- **DIRECTIVE A**
In the patch email, how much free memory is needed to allocate 33 MB from a 33 MB dma_mem region?

- **PASSAGE GIVEN**
Re: [PATCH 2/2] dma-coherent: Change the bitmap APIs

From: Baolin Wang <baolin.wang@linaro.org>
To: Robin Murphy <robin.murphy@arm.com>
Cc: hch@lst.de, Marek Szyprowski <m.szyprowski@samsung.com>,
	Greg KH <gregkh@linuxfoundation.org>,
	iommu@lists.linux-foundation.org,
	LKML <linux-kernel@vger.kernel.org>,
	Arnd Bergmann <arnd@arndb.de>, Mark Brown <broonie@kernel.org>
Subject: Re: [PATCH 2/2] dma-coherent: Change the bitmap APIs
Date: Sun, 3 Jun 2018 10:11:55 +0800	[thread overview]
Message-ID: <CAMz4kuKM4mKyzh8Ws=82RgtOdLa8d_Dsq-=P0grqpGa=e=q3bQ@mail.gmail.com> (raw)
In-Reply-To: <8ef2eacf-97af-3449-c3ef-c64516ee05ea@arm.com>

On 1 June 2018 at 01:38, Robin Murphy <robin.murphy@arm.com> wrote:
> On 31/05/18 06:55, Baolin Wang wrote:
>>
>> The device coherent memory uses the bitmap helper functions, which take an
>> order of PAGE_SIZE, that means the pages size is always a power of 2 as
>> the
>> allocation region. For Example, allocating 33 MB from a 33 MB dma_mem
>> region
>> requires 64MB free memory in that region.

- **STORED ROWS**
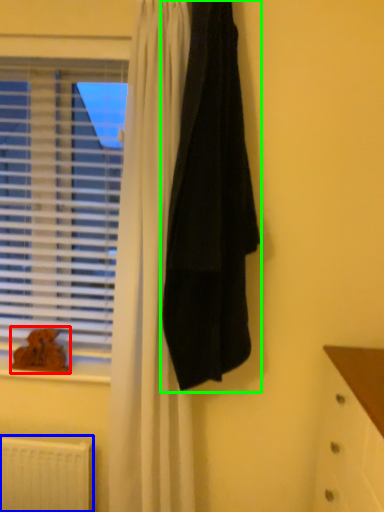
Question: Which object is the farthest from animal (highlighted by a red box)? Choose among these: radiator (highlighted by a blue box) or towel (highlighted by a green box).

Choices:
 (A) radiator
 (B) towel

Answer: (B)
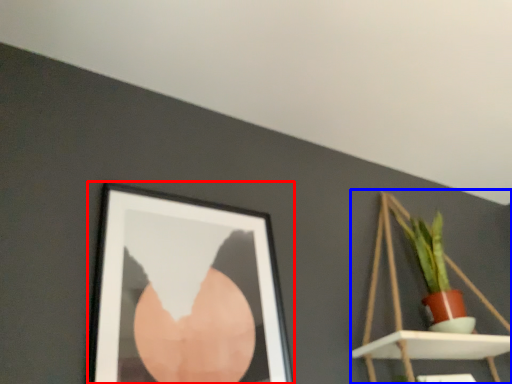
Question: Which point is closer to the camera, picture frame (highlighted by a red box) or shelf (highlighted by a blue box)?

- **DIRECTIVE B**
Write out all of the records above word for word, leaving the pictures out.

- **TASK ANSWER A**
It requires 64MB of free memory in that region.

- **TASK ANSWER B**
Question: Which object is the farthest from animal (highlighted by a red box)? Choose among these: radiator (highlighted by a blue box) or towel (highlighted by a green box).

Choices:
 (A) radiator
 (B) towel

Answer: (B)
Question: Which point is closer to the camera, picture frame (highlighted by a red box) or shelf (highlighted by a blue box)?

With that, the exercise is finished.